I don't see this issue as a search engine problem so much as it is a content format problem. The biggest problem with accessing "learning content" right now is that most of what we call learning content (SCORM packages) is closer to being a mini-application than it is to being a pure provider of content.
How can a search engine be expected to crawl a site that has its navigation locked away in a proprietary format....especially one that intentionally restricts the learner (and thus crawler) from proceeding until mastery is demonstrated. Most SCORM packages right now are monolithic SCOs that have their own proprietary navigation. How can a search engine be expected to crawl what is essentially a proprietary application. We don't expect a search engine to crawl the contents of a video (yet), we only expect it to index the public metadata that is associated with that video. While this model presents problems for search engine discovery, it has merit and utility derived from the educational experience it delivers.

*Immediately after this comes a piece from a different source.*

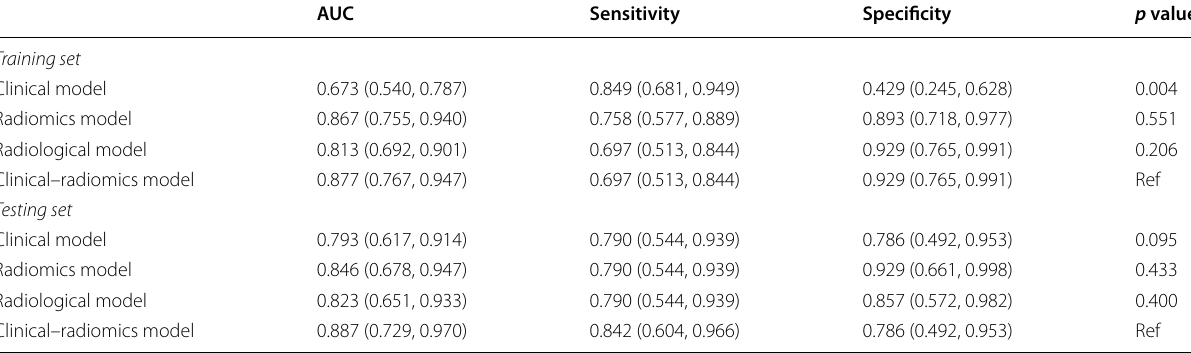
Table 5 Predictive performance of the clinical (age and menopause), radiomics, radiological, and clinical–radiomics models for delineating early stage from advanced-stage cervical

"Crawl-ability" is related to a similar problem of "link-ability". Right now, there typically isn't a way to link to and deliver just a small, but relevant, part of content.
Obvious solutions to these problems include structured content formats or small SCOs tied together with Sequencing and Navigation. Both of these solutions have merit, but impose strict requirements and limitations that discourage broad use.
Increased use of metadata is another option that should be encouraged and explored...again though without imposing undue burden on content creators.
Is the best alternative to continue to allow for black box, "application-like" content, but also let such content provide alternative versions / navigation paths that expose the actual learning content in a crawl-able/link-able manner?